The Cover Letter
I can’t tell you how many times I hear, “Nobody uses cover letters anymore” or “Hiring Managers or Recruiters don’t read cover letters.” Well, these statements can’t be further from the truth. Cover letters are just and if not more important than they have ever been. You take the time and money to get a great resume together and don’t put any thought into a cover letter. It’s like having a Corvette with an empty gas tank an amazing automobile, but you can’t drive it anywhere. Personally, people who don’t take the time to put a cover letter together are doing an injustice to their job search.
Why Do I Need A Cover Letter?
I’ll be the first to admit that a hiring manager or recruiter doesn’t have the time to read every cover letter and resume they receive fully. I also can’t tell you how many times I looked for a cover letter with a resume to give me an insight into a potential candidate’s qualifications. When a company has two similar resumes side by side, a cover letter can add a voice to your resume and increase your odds of getting that interview.
What Is A Cover Letter?
In the past, before electronic mail you mailed your resume and enclosed with your resume was a cover letter. A cover letter introduces your resume and gives it purpose, clarity, and personality. Remember a cover letter is your “First Impression,” and it also provides a look into how well you communicate, so please take the time to write clearly and professionally, avoiding any grammar-spelling errors, jargons and run on sentences. Show enthusiasm, optimism, and confidence, but professional and respectful, there is a thin line where you can sound pompous which can destroy that first impression.
There are generally three types of cover letters
- The application letter – which is in response to a published job opening
- The prospecting letter – which inquires about a possible position in a company
- The networking letter – this letter is asking for assistance in your job search from a contact you were given.
Each cover letter that you send needs to be crafted for each position/company you apply. Please do not just write a general letter that you change the contact information; these types of letters are in poor taste and will add nothing to your chances of getting that interview. You need to communicate what you can do for the company and how your experience fits the position.
What Should A Cover Letter Include?
- Cover letters are preferably only one page.
- Your font and your name header should match the resume’s to look uniform.
- Whenever possible address each employer by name and title the Dear “Sir/Madam” just doesn’t cut it especially if it’s a prospecting cover letter.
- You need to do some work and research to try to find the name/title of the person doing the hiring; this effort will go a long way with impressing the person hiring
- Paragraph #1 – This is your opening paragraph, where you state the purpose for writing; how you learned of the organization or position, and necessary information about yourself (your current title, years of experience).
- Paragraph #2– Tell why you’re interested in the employer or type of work the employer does (merely stating that you are interested in the position without explaining why will sound like you used a template letter).

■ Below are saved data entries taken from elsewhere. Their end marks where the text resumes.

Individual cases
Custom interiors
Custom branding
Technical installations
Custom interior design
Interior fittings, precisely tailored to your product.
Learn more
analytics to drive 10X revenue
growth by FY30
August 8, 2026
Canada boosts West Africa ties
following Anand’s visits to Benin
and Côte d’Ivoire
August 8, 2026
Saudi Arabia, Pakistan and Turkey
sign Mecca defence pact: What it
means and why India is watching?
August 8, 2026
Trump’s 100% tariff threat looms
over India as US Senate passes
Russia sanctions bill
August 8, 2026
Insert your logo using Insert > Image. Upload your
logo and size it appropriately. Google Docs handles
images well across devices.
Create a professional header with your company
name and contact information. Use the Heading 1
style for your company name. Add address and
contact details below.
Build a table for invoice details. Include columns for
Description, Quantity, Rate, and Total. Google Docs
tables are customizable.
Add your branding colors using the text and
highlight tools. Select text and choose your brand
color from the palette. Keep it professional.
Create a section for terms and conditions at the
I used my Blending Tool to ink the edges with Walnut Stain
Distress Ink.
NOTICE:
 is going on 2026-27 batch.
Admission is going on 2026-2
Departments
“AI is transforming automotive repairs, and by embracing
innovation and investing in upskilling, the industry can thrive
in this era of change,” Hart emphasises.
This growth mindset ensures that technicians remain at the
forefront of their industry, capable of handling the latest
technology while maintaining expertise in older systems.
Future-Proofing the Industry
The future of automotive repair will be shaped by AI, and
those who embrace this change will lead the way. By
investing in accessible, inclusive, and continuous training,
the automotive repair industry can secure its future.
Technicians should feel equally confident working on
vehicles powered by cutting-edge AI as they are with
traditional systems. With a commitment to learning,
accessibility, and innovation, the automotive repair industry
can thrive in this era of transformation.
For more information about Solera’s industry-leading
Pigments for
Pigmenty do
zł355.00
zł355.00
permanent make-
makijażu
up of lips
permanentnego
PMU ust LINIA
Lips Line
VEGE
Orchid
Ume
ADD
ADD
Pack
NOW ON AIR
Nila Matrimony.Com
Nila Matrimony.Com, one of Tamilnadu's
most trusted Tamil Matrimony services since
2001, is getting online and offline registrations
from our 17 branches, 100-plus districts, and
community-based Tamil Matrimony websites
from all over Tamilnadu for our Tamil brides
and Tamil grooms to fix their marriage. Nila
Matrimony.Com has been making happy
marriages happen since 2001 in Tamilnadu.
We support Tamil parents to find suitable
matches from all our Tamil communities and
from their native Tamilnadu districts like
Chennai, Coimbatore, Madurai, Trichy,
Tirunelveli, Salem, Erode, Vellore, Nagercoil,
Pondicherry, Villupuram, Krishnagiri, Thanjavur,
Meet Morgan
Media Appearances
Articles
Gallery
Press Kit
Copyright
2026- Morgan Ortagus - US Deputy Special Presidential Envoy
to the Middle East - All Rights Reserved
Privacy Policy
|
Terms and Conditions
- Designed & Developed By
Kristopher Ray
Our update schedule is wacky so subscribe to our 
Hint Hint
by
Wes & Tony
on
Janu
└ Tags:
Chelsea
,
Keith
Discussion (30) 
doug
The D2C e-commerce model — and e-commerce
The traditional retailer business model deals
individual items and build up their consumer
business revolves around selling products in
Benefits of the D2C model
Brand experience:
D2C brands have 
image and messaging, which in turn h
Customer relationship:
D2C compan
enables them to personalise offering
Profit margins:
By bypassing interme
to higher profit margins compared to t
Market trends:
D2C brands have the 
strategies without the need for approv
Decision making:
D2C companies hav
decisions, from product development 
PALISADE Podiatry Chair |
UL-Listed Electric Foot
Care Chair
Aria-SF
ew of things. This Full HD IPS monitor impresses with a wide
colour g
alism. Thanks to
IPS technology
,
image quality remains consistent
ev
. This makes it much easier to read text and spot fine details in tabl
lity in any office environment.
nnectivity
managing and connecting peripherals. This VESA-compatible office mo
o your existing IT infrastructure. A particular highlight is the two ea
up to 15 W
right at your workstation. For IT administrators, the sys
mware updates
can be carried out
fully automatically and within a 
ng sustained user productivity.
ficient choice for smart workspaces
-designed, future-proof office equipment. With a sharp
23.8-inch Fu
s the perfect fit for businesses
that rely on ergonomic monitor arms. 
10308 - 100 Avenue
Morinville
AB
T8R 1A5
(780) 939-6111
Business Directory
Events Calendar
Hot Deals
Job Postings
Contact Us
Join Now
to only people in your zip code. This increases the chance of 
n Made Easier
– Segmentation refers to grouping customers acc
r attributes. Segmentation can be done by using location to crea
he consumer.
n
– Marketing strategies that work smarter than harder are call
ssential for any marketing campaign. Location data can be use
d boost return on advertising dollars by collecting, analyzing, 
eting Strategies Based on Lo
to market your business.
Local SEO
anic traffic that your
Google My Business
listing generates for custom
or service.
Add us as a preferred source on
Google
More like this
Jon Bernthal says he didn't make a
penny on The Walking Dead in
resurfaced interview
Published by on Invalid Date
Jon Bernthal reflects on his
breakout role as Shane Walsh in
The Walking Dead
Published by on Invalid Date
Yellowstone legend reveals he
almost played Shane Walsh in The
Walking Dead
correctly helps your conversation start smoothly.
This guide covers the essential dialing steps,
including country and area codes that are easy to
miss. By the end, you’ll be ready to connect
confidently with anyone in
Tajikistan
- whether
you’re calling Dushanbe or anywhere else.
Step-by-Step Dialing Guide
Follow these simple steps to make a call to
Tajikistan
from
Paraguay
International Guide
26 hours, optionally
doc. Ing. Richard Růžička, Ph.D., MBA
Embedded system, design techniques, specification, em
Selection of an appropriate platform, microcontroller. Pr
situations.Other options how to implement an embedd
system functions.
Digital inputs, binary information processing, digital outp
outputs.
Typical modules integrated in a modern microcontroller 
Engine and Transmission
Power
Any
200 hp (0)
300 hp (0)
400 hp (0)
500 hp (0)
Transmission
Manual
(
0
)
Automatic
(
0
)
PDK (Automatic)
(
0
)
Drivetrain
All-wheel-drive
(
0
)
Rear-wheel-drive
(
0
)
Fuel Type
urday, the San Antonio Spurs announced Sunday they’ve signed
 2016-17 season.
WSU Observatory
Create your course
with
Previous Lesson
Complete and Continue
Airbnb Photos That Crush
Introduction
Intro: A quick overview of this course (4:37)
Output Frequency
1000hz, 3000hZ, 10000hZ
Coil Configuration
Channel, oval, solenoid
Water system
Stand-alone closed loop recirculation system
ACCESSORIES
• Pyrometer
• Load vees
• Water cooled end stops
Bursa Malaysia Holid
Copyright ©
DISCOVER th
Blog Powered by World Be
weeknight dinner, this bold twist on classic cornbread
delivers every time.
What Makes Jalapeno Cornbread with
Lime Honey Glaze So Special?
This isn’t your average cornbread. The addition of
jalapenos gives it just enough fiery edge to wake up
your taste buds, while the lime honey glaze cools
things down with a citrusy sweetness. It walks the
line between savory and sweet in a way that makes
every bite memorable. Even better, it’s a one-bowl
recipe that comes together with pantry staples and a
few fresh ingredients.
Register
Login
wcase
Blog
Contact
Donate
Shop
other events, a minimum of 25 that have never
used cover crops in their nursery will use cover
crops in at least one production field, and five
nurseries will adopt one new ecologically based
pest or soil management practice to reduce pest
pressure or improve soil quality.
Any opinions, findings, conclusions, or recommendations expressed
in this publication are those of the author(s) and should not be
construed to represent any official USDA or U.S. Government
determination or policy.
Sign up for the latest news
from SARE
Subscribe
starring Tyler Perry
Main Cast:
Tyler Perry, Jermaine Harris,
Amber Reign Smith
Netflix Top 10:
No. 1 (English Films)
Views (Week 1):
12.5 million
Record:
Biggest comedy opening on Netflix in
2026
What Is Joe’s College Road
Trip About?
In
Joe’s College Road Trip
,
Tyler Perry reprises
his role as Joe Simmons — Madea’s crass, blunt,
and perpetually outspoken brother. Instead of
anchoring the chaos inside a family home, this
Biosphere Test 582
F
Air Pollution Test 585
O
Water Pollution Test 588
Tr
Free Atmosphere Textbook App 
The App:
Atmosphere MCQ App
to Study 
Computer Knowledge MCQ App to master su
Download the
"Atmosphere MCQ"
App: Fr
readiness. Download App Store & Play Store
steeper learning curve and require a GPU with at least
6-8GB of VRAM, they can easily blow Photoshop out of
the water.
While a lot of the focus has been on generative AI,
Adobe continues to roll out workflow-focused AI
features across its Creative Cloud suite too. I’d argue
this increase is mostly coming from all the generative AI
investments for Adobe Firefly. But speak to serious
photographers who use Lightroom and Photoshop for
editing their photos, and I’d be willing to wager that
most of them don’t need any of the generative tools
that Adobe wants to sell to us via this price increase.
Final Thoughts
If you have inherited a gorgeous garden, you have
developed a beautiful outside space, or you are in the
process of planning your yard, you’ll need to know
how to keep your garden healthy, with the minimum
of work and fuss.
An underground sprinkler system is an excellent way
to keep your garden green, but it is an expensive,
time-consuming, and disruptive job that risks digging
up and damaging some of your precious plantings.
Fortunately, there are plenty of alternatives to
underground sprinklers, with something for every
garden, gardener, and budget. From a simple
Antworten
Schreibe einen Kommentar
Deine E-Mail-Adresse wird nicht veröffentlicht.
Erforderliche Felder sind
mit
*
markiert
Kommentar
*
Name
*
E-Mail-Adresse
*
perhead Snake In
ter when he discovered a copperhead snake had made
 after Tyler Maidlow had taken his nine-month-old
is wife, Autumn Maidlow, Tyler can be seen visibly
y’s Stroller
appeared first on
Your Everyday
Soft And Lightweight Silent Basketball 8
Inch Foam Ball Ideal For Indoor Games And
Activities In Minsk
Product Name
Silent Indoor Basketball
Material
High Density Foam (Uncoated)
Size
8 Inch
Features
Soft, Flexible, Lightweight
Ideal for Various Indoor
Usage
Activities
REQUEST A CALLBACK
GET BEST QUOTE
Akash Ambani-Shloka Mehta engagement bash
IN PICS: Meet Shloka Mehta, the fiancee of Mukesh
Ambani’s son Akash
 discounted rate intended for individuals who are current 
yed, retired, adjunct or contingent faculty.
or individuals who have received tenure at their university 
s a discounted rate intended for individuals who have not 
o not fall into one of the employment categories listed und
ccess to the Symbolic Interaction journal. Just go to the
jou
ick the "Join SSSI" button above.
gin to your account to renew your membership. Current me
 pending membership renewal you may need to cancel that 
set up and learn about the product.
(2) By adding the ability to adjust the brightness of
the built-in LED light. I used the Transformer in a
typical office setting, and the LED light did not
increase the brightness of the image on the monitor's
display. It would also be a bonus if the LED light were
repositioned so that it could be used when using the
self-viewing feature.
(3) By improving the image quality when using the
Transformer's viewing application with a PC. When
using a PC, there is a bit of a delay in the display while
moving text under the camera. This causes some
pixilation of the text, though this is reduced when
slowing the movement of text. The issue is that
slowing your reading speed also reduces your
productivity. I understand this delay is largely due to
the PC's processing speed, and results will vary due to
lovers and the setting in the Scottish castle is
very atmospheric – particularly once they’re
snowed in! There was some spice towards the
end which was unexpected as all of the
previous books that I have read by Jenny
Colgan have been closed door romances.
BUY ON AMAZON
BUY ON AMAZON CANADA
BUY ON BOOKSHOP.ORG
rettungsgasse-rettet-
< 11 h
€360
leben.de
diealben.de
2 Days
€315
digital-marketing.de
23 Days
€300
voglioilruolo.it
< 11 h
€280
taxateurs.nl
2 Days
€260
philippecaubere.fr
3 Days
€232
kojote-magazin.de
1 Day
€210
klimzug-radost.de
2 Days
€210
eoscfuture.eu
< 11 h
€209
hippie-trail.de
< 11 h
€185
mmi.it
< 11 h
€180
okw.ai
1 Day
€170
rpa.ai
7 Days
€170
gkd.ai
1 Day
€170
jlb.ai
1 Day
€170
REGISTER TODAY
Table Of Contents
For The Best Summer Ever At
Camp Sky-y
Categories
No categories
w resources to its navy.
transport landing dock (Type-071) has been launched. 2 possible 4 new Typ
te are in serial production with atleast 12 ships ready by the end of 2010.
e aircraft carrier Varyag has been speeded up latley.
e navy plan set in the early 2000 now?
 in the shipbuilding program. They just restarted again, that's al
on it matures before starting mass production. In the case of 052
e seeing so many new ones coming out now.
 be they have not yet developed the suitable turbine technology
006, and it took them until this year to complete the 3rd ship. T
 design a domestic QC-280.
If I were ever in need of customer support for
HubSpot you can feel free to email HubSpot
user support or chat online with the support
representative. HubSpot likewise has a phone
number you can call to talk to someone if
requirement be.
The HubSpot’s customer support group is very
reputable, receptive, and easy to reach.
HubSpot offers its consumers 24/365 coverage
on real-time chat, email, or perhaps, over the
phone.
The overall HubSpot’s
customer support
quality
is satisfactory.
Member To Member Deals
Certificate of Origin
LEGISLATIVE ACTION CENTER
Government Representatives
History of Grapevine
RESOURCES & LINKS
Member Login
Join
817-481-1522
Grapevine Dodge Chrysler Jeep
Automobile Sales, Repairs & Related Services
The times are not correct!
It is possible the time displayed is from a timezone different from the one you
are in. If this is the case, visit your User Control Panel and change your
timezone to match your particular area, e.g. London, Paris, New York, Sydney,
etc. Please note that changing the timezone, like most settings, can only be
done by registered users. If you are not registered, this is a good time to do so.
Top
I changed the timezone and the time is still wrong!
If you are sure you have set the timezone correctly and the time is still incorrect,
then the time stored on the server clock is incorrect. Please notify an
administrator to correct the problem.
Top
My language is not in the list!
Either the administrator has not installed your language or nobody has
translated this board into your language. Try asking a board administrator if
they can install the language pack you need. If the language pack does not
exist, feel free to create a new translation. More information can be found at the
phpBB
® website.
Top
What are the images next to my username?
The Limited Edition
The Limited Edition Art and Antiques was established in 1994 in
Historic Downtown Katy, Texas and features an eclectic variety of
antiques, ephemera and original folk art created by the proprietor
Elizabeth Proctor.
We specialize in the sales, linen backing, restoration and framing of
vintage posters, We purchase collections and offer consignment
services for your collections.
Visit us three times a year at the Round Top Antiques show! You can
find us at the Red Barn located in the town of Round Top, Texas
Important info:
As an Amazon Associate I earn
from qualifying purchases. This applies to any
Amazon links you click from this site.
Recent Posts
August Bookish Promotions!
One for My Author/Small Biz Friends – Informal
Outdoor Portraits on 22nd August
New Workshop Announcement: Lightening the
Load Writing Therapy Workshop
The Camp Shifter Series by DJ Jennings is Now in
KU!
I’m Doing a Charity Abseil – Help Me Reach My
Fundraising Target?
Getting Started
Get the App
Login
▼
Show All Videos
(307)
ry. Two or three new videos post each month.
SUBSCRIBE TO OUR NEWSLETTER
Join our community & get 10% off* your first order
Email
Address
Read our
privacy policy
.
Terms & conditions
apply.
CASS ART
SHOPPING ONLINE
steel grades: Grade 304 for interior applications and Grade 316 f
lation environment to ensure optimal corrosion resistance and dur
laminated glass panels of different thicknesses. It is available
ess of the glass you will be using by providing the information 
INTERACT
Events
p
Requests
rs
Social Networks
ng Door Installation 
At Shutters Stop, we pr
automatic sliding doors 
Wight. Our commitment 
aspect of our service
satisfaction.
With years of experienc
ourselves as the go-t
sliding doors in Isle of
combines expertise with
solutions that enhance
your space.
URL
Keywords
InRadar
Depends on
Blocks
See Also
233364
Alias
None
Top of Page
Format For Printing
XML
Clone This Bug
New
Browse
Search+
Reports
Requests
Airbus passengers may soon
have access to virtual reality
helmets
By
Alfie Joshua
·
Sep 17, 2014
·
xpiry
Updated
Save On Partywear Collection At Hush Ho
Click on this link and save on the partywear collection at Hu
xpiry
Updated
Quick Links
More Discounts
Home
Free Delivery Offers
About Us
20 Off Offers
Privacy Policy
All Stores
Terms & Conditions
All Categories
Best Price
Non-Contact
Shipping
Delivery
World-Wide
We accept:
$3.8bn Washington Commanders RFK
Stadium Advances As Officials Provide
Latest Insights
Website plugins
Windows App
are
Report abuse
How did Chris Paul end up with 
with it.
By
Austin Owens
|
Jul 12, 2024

- Communicate how you understand enough about the company and the open position; relate your background and experience that suit their requirements. Arouses your reader’s curiosity by mentioning points that are important to the job you are seeking
- Never state what the position or company can do for you but what you can do for them
- Your cover letter needs to compliment your resume and not restate your resume
- Paragraph #3– This is your closing paragraph, indicate that you would like the opportunity to interview for a position or to talk with the employer to learn more about possible opportunities
- Indicate that your resume is also enclosed with the cover letter and offer to provide additional information if needed (a portfolio, a sample publication, a dossier, an audition tape, a writing sample or even a list of references) and indicate how they can obtain these if needed
- Thank the reader for his/her consideration and that you look forward to hearing from him/her
The above information for a cover letter can be an email with an attached resume. It depends on what they are asking for or how you are perusing the company. But make sure you triple check for grammar and spelling errors, a potential employer will not overlook these and will kill your first impression. Also if you are using a previous copy of a cover e-note make sure you change all required information. I can’t tell you how many times I received cover letters for a position and it had the wrong company or position in the cover letter, and they were not called in for an interview. As mentioned, it is best to craft a new cover letter for each job that you are sending a resume.